Special to Iredell Free News
RALEIGH — Gov. Roy Cooper and N.C. Department of Health and Human Services Secretary Dr. Mandy K. Cohen gave an update on the state’s current data, trends and vaccination progress as Wednesday marks the opening of vaccine eligibility for Group 5.
This means anyone 16 years and older who wants a safe and effective COVID-19 vaccination is eligible to get one.
“We remain focused on getting people vaccinated as quickly and as equitably as possible and continuing to slow the spread of the virus,” Cooper explained. “The more people we vaccinate, the more we can safely do.”
North Carolina continues to focus on distributing vaccines quickly and equitably. To date, the state has administered over 5.2 million doses. Thirty-nine percent of those 18 and up are at least partially vaccinated, and 26 percent of those 18 and up have been fully vaccinated.
“These tested, safe and effective COVID-19 vaccines will help us get back in control of our lives and back to the people and places we love – like safely hugging a grandmother, traveling to see vaccinated family or friends, or having a potluck dinner with your vaccinated neighbors,” said Cohen.
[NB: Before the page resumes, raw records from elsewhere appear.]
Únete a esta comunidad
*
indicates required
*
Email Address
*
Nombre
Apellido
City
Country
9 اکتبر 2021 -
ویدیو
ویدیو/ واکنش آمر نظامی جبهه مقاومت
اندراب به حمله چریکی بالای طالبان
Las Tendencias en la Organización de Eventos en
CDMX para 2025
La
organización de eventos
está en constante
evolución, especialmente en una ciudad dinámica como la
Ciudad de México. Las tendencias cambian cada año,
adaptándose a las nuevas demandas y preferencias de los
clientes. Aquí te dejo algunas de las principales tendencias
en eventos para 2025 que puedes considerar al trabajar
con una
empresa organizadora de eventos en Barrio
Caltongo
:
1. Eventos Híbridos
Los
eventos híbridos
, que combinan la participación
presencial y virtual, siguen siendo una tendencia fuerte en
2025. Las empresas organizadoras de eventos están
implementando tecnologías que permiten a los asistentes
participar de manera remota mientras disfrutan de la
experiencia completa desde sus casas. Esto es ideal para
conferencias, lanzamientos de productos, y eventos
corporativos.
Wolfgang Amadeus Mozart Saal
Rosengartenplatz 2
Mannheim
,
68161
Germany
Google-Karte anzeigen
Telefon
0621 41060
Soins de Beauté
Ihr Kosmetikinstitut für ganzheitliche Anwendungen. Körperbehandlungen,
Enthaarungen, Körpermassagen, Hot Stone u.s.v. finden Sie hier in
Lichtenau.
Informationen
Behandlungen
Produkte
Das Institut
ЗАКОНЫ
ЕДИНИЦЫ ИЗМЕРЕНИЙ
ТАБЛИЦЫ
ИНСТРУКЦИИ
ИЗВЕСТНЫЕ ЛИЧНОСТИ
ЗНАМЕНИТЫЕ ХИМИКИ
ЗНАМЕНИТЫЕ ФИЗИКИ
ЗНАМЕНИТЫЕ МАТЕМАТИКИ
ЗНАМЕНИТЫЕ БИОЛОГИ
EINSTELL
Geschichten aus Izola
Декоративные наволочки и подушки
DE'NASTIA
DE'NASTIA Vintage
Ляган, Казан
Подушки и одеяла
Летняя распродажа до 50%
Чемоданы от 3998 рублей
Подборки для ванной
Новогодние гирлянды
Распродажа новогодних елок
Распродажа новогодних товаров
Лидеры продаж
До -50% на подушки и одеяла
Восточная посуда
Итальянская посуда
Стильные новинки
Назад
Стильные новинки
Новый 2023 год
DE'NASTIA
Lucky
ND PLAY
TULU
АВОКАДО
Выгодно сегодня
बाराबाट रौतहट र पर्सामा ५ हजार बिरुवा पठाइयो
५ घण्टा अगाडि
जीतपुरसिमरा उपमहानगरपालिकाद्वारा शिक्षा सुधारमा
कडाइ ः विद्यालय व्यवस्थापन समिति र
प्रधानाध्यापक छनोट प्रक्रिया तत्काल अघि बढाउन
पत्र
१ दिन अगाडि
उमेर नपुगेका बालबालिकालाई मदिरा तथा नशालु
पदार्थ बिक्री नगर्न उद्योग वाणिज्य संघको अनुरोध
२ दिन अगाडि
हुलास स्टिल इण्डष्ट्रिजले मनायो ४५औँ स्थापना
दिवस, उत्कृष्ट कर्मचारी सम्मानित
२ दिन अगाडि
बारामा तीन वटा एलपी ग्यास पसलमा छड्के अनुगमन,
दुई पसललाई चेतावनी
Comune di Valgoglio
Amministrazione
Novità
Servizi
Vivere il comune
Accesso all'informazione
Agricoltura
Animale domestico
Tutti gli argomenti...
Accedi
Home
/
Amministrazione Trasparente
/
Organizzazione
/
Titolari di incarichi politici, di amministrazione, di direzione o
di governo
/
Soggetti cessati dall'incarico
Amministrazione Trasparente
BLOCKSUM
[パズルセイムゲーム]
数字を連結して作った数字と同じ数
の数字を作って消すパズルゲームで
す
State health officials are continuing to monitor the presence of COVID-19 and its more contagious variants in North Carolina, which is why it is important to continue to follow the state’s mask mandate and practice safety precautions, including the Three Ws—wear a mask, wait six feet apart, and wash hands often.
Cohen also provided an update on North Carolina’s data and trends.
Trajectory in COVID-Like Illness (CLI) Surveillance Over 14 Days
♦ North Carolina’s syndromic surveillance trend for COVID-like illness is decreasing.
Trajectory of Confirmed Cases Over 14 Days
♦ North Carolina’s trajectory of cases is level.
Trajectory in Percent of Tests Returning Positive Over 14 Days
♦ North Carolina’s trajectory in percent of tests returning positive is level.
Trajectory in Hospitalizations Over 14 Days
♦ North Carolina’s trajectory of hospitalizations is level.
In addition to these metrics, the state continues building capacity to adequately respond to an increase in virus spread in testing, tracing and prevention.